Reality: if we all 'coach as if the child will be with us forever", then all the children will be well cared for.

5.    Fail to get the athlete's parents educated on the sport. Nothing will fail faster than undereducated sport parents.

Reality: Take the time to educate parents. It will pay off!

6.    Worry about "getting speed" into the 10 and under athlete. (11 and 12 athlete, 13 and 14 athlete). Endurance based training has a 60 year history of success. But you want to be an experiment. Ho ho ho. You'll look like Santa Claus, of course "bringing more for less work", but then a day of reckoning will show up around age 13-15.

Reality: our goal should be speed at later mature ages. To do so requires endurance based training. Give it to them.

7.    Argue with the athletes parents about what diet the child should be on. Or whether they should go to church on Sunday or not. Or whether a family vacation is more important than the Fairport "A" meet.

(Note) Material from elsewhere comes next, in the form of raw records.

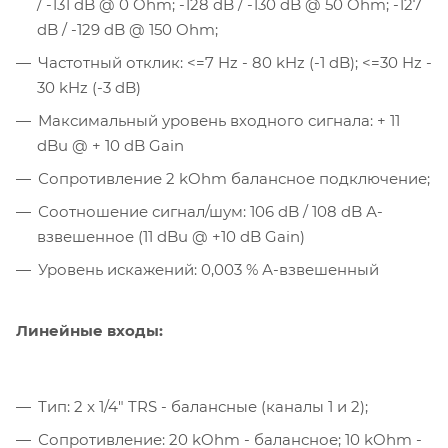
/ -131 dB @ 0 Ohm; -128 dB / -130 dB @ 50 Ohm; -127
dB / -129 dB @ 150 Ohm;
Частотный отклик: <=7 Hz - 80 kHz (-1 dB); <=30 Hz -
30 kHz (-3 dB)
Максимальный уровень входного сигнала: + 11
dBu @ + 10 dB Gain
Сопротивление 2 kOhm балансное подключение;
Соотношение сигнал/шум: 106 dB / 108 dB А-
взвешенное (11 dBu @ +10 dB Gain)
Уровень искажений: 0,003 % А-взвешенный
Линейные входы:
Тип: 2 x 1/4" TRS - балансные (каналы 1 и 2);
Сопротивление: 20 kOhm - балансное; 10 kOhm -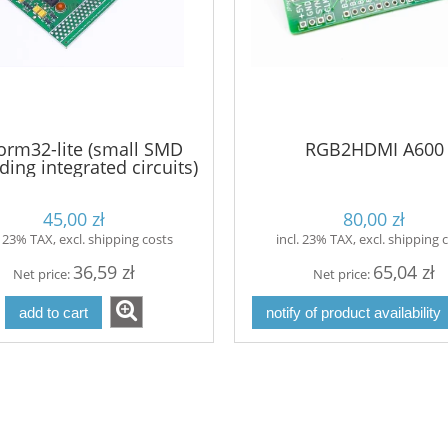
orm32-lite (small SMD
RGB2HDMI A600
ding integrated circuits)
45,00 zł
80,00 zł
. 23% TAX, excl. shipping costs
incl. 23% TAX, excl. shipping 
36,59 zł
65,04 zł
Net price:
Net price:
add to cart
notify of product availability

Reality: How would you like every parent on your team to provide his/her input on your training plans? They have parental areas, and you have coaching areas. Allow them domain over their areas. Discuss the "gray areas" with the child's best interests at heart.

8.    Fail to "Listen" to…the athlete…the parent… other coaches…. just fail to listen, period.

Reality: You can only learn with your mouth shut. Seek to understand first, and then be understood. (Apologies to Steven Covey).

9.    Copy someone else's coaching.

Reality: You can try. Most fail. Develop your own style.

10. Reinvent the wheel and fail to learn from anyone who coached in the 60 years of age group swimming before you started.

Reality: Honor all that has been learned about age group swimming before you came on the scene by learning about it. Learn from experience, your own and that of other coaches.